Why “Safe” Marketing Is Like Buying Lottery Tickets

By Mrstrongest @mrstrongarm

What is safe marketing?

I’d define it this way: it’s cheap, because you’re investing little or no money, and it breaks no new ground: it can’t offend anyone because others have already covered the
same material, and no one’s complained about it.

It’s “safe” because it’s risk-free: you won’t lose money, you won’t look “weird,” you won’t cause a fuss.

Of course you won’t get noticed, either, but… you’re “safe.”

What about buying lottery tickets?– that’s risky, isn’t it? Not if you’re only buying $1 or $2 tickets, and you can afford to lose.

Or if you only jump in and buy a $2 Powerball ticket when the jackpot hits $100 billion.

It’s a safe bet as long as you’re only spending a few bucks.

Plus, you get to be in on the action, and there’s always a chance you’ll win big.

Infinitesimal, perhaps, but it could happen.

(Before going further: I don’t mean to be flippant about gambling: people do get addicted, people are buying more $20 (and higher) tickets, which promise a bigger payoff, and most lottery tickets are purchased by those who can least afford it.)

As a long-term money-making strategy, buying lottery tickets is a losing game.

So is “safe” marketing– because “safe” content goes unnoticed.

Behavioral researcher Richard Shotton writes that brands tend to overestimate people’s interest in their products.
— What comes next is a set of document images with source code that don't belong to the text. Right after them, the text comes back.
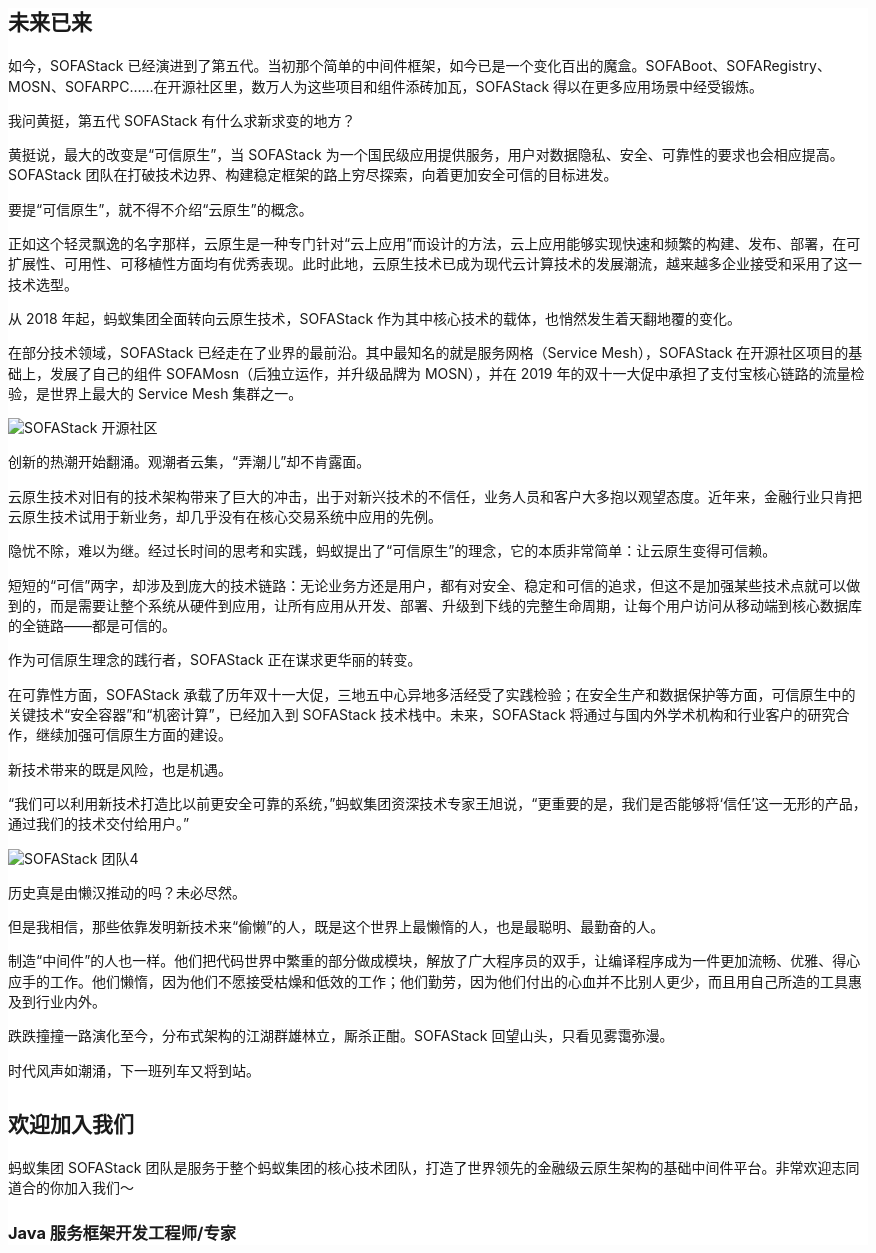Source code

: ## 未来已来

如今，SOFAStack 已经演进到了第五代。当初那个简单的中间件框架，如今已是一个变化百出的魔盒。SOFABoot、SOFARegistry、MOSN、SOFARPC……在开源社区里，数万人为这些项目和组件添砖加瓦，SOFAStack 得以在更多应用场景中经受锻炼。

我问黄挺，第五代 SOFAStack 有什么求新求变的地方？

黄挺说，最大的改变是“可信原生”，当 SOFAStack 为一个国民级应用提供服务，用户对数据隐私、安全、可靠性的要求也会相应提高。SOFAStack 团队在打破技术边界、构建稳定框架的路上穷尽探索，向着更加安全可信的目标进发。

要提“可信原生”，就不得不介绍“云原生”的概念。

正如这个轻灵飘逸的名字那样，云原生是一种专门针对“云上应用”而设计的方法，云上应用能够实现快速和频繁的构建、发布、部署，在可扩展性、可用性、可移植性方面均有优秀表现。此时此地，云原生技术已成为现代云计算技术的发展潮流，越来越多企业接受和采用了这一技术选型。

从 2018 年起，蚂蚁集团全面转向云原生技术，SOFAStack 作为其中核心技术的载体，也悄然发生着天翻地覆的变化。

在部分技术领域，SOFAStack 已经走在了业界的最前沿。其中最知名的就是服务网格（Service Mesh），SOFAStack 在开源社区项目的基础上，发展了自己的组件 SOFAMosn（后独立运作，并升级品牌为 MOSN），并在 2019 年的双十一大促中承担了支付宝核心链路的流量检验，是世界上最大的 Service Mesh 集群之一。

![SOFAStack 开源社区](https://cdn.nlark.com/yuque/0/2020/png/226702/1597054830438-bc63b735-85d8-45ac-ad85-a253d529a339.png)

创新的热潮开始翻涌。观潮者云集，“弄潮儿”却不肯露面。

云原生技术对旧有的技术架构带来了巨大的冲击，出于对新兴技术的不信任，业务人员和客户大多抱以观望态度。近年来，金融行业只肯把云原生技术试用于新业务，却几乎没有在核心交易系统中应用的先例。

隐忧不除，难以为继。经过长时间的思考和实践，蚂蚁提出了“可信原生”的理念，它的本质非常简单：让云原生变得可信赖。

短短的“可信”两字，却涉及到庞大的技术链路：无论业务方还是用户，都有对安全、稳定和可信的追求，但这不是加强某些技术点就可以做到的，而是需要让整个系统从硬件到应用，让所有应用从开发、部署、升级到下线的完整生命周期，让每个用户访问从移动端到核心数据库的全链路——都是可信的。

作为可信原生理念的践行者，SOFAStack 正在谋求更华丽的转变。

在可靠性方面，SOFAStack 承载了历年双十一大促，三地五中心异地多活经受了实践检验；在安全生产和数据保护等方面，可信原生中的关键技术“安全容器”和“机密计算”，已经加入到 SOFAStack 技术栈中。未来，SOFAStack 将通过与国内外学术机构和行业客户的研究合作，继续加强可信原生方面的建设。

新技术带来的既是风险，也是机遇。

“我们可以利用新技术打造比以前更安全可靠的系统，”蚂蚁集团资深技术专家王旭说，“更重要的是，我们是否能够将‘信任’这一无形的产品，通过我们的技术交付给用户。”

![SOFAStack 团队4](https://cdn.nlark.com/yuque/0/2020/png/226702/1597055350075-171eb6cd-2c05-4584-9bf8-fc98b54b5d43.png)

历史真是由懒汉推动的吗？未必尽然。

但是我相信，那些依靠发明新技术来“偷懒”的人，既是这个世界上最懒惰的人，也是最聪明、最勤奋的人。

制造“中间件”的人也一样。他们把代码世界中繁重的部分做成模块，解放了广大程序员的双手，让编译程序成为一件更加流畅、优雅、得心应手的工作。他们懒惰，因为他们不愿接受枯燥和低效的工作；他们勤劳，因为他们付出的心血并不比别人更少，而且用自己所造的工具惠及到行业内外。

跌跌撞撞一路演化至今，分布式架构的江湖群雄林立，厮杀正酣。SOFAStack 回望山头，只看见雾霭弥漫。

时代风声如潮涌，下一班列车又将到站。

## 欢迎加入我们

蚂蚁集团 SOFAStack 团队是服务于整个蚂蚁集团的核心技术团队，打造了世界领先的金融级云原生架构的基础中间件平台。非常欢迎志同道合的你加入我们～

### Java 服务框架开发工程师/专家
As a result, they create content that takes being noticed for granted. They ignore the first-step problem of grabbing people’s attention. 

Shotton writes that you have to “prioritize being noticed above other goals. If you fail there, everything else is academic.”

He adds that the best way to be noticed is to be distinctive. Mimic other people’s content, and you’ll be ignored.